While our March Music Madness bracket is meant to be fun musical discovery for listeners of all ages, it can be an especially good resource for home enrichment.
In light of school closures and more families seeking home learning, we want to pass along some curriculum materials that we built for the March Music Madness program. While they’re fun for all ages, these specific sheets were designed for middle-school students.
This year’s bracket included music for wind ensemble, and last year we featured orchestral music. Both of them include 32 pieces, all matched up for some thematic similarity. We have attached both here. Even though last year’s tournament is over, and this year’s is down to the final four, there’s no reason your family can’t have their own tournament at home.
Click on either year to download a PDF printable bracket.
All of these pieces are an opportunity for active listening. We created a listening guide that can actually be used for any piece of music; it doesn’t even just have to be classical.
And this is a great opportunity to take a closer look at a favorite composer, or one who you just discovered. So, with this next page, use the template to draw your new favorite composer, and fill in some fun facts. Do several and build a composer hall of fame! Hint: you can also use this worksheet for any composer, whether they are in the bracket or not.

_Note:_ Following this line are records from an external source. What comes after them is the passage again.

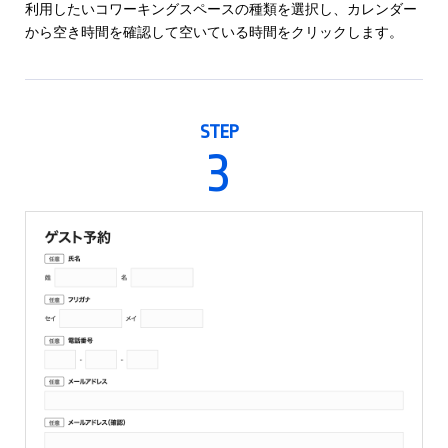
利用したいコワーキングスペースの種類を選択し、カレンダー
から空き時間を確認して空いている時間をクリックします。
STEP
3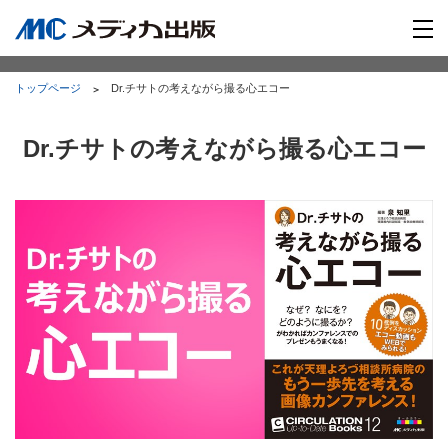
トップページ
Dr.チサトの考えながら撮る心エコー
Dr.チサトの考えながら撮る心エコー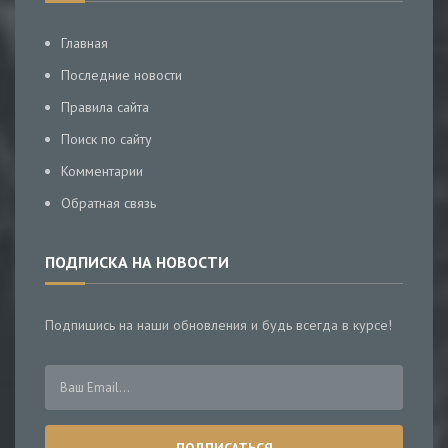
Главная
Последние новости
Правила сайта
Поиск по сайту
Комментарии
Обратная связь
ПОДПИСКА НА НОВОСТИ
Подпишись на наши обновления и будь всегда в курсе!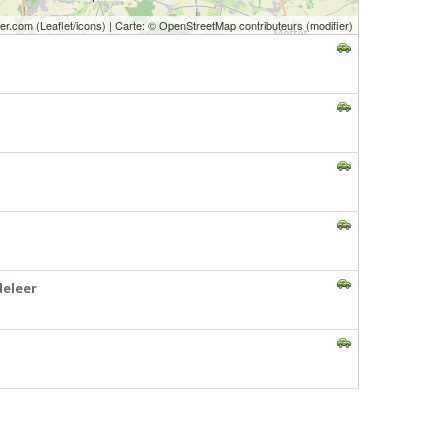
er.com
(
Leaflet
/
icons
) | Carte: ©
OpenStreetMap contributeurs
(
modifier
)
deleer
on de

Click on the text to download a free printable color-a-composer worksheet.
There are many other resources available online for music learning.
- WGUC in Cincinnati has a podcast called Classics for Kids. They have lesson plans on their website, as well as interactive games.
- WQXR has also begun a listening program on their website, with contributions from kids shared daily on their Instagram.
- WUOL in Louisville has a podcast called The Music Box, which teaches the fundamentals of music to kids.